>> Begin Records to use

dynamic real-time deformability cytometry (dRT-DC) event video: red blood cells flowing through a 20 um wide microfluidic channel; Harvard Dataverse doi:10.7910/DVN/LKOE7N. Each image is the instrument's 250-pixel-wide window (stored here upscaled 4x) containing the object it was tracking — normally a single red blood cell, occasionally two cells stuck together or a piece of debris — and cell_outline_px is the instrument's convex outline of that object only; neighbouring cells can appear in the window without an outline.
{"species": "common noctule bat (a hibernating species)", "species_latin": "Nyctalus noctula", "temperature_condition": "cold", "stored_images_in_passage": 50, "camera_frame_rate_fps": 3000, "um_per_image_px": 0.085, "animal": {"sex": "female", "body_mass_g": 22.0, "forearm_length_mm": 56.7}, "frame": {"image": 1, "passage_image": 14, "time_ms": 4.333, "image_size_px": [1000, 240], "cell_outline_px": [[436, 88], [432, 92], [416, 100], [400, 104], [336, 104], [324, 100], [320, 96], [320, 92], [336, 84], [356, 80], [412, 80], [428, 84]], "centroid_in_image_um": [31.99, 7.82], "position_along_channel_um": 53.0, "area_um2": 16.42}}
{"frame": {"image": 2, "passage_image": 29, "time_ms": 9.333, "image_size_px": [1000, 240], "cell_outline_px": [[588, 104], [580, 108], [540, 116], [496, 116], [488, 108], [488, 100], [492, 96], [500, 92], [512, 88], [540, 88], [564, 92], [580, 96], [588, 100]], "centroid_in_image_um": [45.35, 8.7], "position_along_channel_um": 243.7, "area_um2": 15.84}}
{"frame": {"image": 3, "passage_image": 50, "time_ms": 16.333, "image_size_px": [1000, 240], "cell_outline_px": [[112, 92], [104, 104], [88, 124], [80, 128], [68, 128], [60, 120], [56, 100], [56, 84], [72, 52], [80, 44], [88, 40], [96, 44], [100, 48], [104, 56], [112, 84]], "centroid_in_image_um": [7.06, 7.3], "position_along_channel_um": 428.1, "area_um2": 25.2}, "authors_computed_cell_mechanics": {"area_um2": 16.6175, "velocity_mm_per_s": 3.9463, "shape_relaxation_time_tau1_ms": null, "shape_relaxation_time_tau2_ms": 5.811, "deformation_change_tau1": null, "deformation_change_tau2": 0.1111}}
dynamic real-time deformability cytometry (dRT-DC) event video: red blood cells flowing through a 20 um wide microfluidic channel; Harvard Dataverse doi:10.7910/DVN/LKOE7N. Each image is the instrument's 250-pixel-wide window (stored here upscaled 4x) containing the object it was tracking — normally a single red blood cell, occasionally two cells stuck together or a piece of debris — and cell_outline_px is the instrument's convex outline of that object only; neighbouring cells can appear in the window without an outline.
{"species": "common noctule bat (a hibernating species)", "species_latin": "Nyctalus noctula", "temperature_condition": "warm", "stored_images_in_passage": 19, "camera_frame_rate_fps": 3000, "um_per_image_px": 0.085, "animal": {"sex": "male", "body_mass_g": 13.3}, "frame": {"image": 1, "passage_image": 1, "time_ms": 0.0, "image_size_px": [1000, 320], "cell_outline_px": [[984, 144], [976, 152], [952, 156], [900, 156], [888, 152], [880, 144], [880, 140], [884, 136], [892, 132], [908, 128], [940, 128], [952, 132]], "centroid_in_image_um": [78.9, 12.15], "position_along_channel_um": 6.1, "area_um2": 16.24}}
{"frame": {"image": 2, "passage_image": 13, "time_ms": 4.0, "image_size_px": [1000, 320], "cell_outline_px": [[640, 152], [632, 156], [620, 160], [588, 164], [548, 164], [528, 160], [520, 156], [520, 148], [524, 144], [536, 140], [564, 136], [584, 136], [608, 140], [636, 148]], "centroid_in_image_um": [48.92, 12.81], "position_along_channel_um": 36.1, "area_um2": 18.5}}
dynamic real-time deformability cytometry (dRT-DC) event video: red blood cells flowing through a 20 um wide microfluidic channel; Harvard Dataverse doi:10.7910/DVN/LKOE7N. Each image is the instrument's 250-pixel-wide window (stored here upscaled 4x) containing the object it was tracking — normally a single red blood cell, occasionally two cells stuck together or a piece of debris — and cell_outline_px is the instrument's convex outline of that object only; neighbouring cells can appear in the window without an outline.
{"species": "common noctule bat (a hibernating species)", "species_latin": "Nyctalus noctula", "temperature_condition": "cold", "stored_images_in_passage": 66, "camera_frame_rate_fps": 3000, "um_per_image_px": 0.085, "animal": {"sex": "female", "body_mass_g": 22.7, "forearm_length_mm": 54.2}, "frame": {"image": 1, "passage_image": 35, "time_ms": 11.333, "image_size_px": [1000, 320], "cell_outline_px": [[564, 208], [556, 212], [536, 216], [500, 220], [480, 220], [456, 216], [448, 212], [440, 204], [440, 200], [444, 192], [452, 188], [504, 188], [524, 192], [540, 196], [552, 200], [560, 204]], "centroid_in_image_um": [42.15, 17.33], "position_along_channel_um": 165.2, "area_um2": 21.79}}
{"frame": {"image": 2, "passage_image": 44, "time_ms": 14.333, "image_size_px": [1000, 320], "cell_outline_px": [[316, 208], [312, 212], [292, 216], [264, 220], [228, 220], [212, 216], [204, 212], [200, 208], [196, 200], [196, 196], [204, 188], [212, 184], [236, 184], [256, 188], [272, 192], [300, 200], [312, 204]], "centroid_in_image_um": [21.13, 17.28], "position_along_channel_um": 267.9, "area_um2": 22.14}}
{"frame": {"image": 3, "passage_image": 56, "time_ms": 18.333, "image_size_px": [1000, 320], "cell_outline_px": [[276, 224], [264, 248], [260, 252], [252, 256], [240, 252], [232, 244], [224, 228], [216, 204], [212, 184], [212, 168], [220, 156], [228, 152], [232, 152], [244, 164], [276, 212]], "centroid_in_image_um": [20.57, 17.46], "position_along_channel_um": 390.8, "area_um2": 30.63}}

>> End Records to use

• **Stated task**
Make an exact copy of every line in the data.

• **Correct result**
dynamic real-time deformability cytometry (dRT-DC) event video: red blood cells flowing through a 20 um wide microfluidic channel; Harvard Dataverse doi:10.7910/DVN/LKOE7N. Each image is the instrument's 250-pixel-wide window (stored here upscaled 4x) containing the object it was tracking — normally a single red blood cell, occasionally two cells stuck together or a piece of debris — and cell_outline_px is the instrument's convex outline of that object only; neighbouring cells can appear in the window without an outline.
{"species": "common noctule bat (a hibernating species)", "species_latin": "Nyctalus noctula", "temperature_condition": "cold", "stored_images_in_passage": 50, "camera_frame_rate_fps": 3000, "um_per_image_px": 0.085, "animal": {"sex": "female", "body_mass_g": 22.0, "forearm_length_mm": 56.7}, "frame": {"image": 1, "passage_image": 14, "time_ms": 4.333, "image_size_px": [1000, 240], "cell_outline_px": [[436, 88], [432, 92], [416, 100], [400, 104], [336, 104], [324, 100], [320, 96], [320, 92], [336, 84], [356, 80], [412, 80], [428, 84]], "centroid_in_image_um": [31.99, 7.82], "position_along_channel_um": 53.0, "area_um2": 16.42}}
{"frame": {"image": 2, "passage_image": 29, "time_ms": 9.333, "image_size_px": [1000, 240], "cell_outline_px": [[588, 104], [580, 108], [540, 116], [496, 116], [488, 108], [488, 100], [492, 96], [500, 92], [512, 88], [540, 88], [564, 92], [580, 96], [588, 100]], "centroid_in_image_um": [45.35, 8.7], "position_along_channel_um": 243.7, "area_um2": 15.84}}
{"frame": {"image": 3, "passage_image": 50, "time_ms": 16.333, "image_size_px": [1000, 240], "cell_outline_px": [[112, 92], [104, 104], [88, 124], [80, 128], [68, 128], [60, 120], [56, 100], [56, 84], [72, 52], [80, 44], [88, 40], [96, 44], [100, 48], [104, 56], [112, 84]], "centroid_in_image_um": [7.06, 7.3], "position_along_channel_um": 428.1, "area_um2": 25.2}, "authors_computed_cell_mechanics": {"area_um2": 16.6175, "velocity_mm_per_s": 3.9463, "shape_relaxation_time_tau1_ms": null, "shape_relaxation_time_tau2_ms": 5.811, "deformation_change_tau1": null, "deformation_change_tau2": 0.1111}}
dynamic real-time deformability cytometry (dRT-DC) event video: red blood cells flowing through a 20 um wide microfluidic channel; Harvard Dataverse doi:10.7910/DVN/LKOE7N. Each image is the instrument's 250-pixel-wide window (stored here upscaled 4x) containing the object it was tracking — normally a single red blood cell, occasionally two cells stuck together or a piece of debris — and cell_outline_px is the instrument's convex outline of that object only; neighbouring cells can appear in the window without an outline.
{"species": "common noctule bat (a hibernating species)", "species_latin": "Nyctalus noctula", "temperature_condition": "warm", "stored_images_in_passage": 19, "camera_frame_rate_fps": 3000, "um_per_image_px": 0.085, "animal": {"sex": "male", "body_mass_g": 13.3}, "frame": {"image": 1, "passage_image": 1, "time_ms": 0.0, "image_size_px": [1000, 320], "cell_outline_px": [[984, 144], [976, 152], [952, 156], [900, 156], [888, 152], [880, 144], [880, 140], [884, 136], [892, 132], [908, 128], [940, 128], [952, 132]], "centroid_in_image_um": [78.9, 12.15], "position_along_channel_um": 6.1, "area_um2": 16.24}}
{"frame": {"image": 2, "passage_image": 13, "time_ms": 4.0, "image_size_px": [1000, 320], "cell_outline_px": [[640, 152], [632, 156], [620, 160], [588, 164], [548, 164], [528, 160], [520, 156], [520, 148], [524, 144], [536, 140], [564, 136], [584, 136], [608, 140], [636, 148]], "centroid_in_image_um": [48.92, 12.81], "position_along_channel_um": 36.1, "area_um2": 18.5}}
dynamic real-time deformability cytometry (dRT-DC) event video: red blood cells flowing through a 20 um wide microfluidic channel; Harvard Dataverse doi:10.7910/DVN/LKOE7N. Each image is the instrument's 250-pixel-wide window (stored here upscaled 4x) containing the object it was tracking — normally a single red blood cell, occasionally two cells stuck together or a piece of debris — and cell_outline_px is the instrument's convex outline of that object only; neighbouring cells can appear in the window without an outline.
{"species": "common noctule bat (a hibernating species)", "species_latin": "Nyctalus noctula", "temperature_condition": "cold", "stored_images_in_passage": 66, "camera_frame_rate_fps": 3000, "um_per_image_px": 0.085, "animal": {"sex": "female", "body_mass_g": 22.7, "forearm_length_mm": 54.2}, "frame": {"image": 1, "passage_image": 35, "time_ms": 11.333, "image_size_px": [1000, 320], "cell_outline_px": [[564, 208], [556, 212], [536, 216], [500, 220], [480, 220], [456, 216], [448, 212], [440, 204], [440, 200], [444, 192], [452, 188], [504, 188], [524, 192], [540, 196], [552, 200], [560, 204]], "centroid_in_image_um": [42.15, 17.33], "position_along_channel_um": 165.2, "area_um2": 21.79}}
{"frame": {"image": 2, "passage_image": 44, "time_ms": 14.333, "image_size_px": [1000, 320], "cell_outline_px": [[316, 208], [312, 212], [292, 216], [264, 220], [228, 220], [212, 216], [204, 212], [200, 208], [196, 200], [196, 196], [204, 188], [212, 184], [236, 184], [256, 188], [272, 192], [300, 200], [312, 204]], "centroid_in_image_um": [21.13, 17.28], "position_along_channel_um": 267.9, "area_um2": 22.14}}
{"frame": {"image": 3, "passage_image": 56, "time_ms": 18.333, "image_size_px": [1000, 320], "cell_outline_px": [[276, 224], [264, 248], [260, 252], [252, 256], [240, 252], [232, 244], [224, 228], [216, 204], [212, 184], [212, 168], [220, 156], [228, 152], [232, 152], [244, 164], [276, 212]], "centroid_in_image_um": [20.57, 17.46], "position_along_channel_um": 390.8, "area_um2": 30.63}}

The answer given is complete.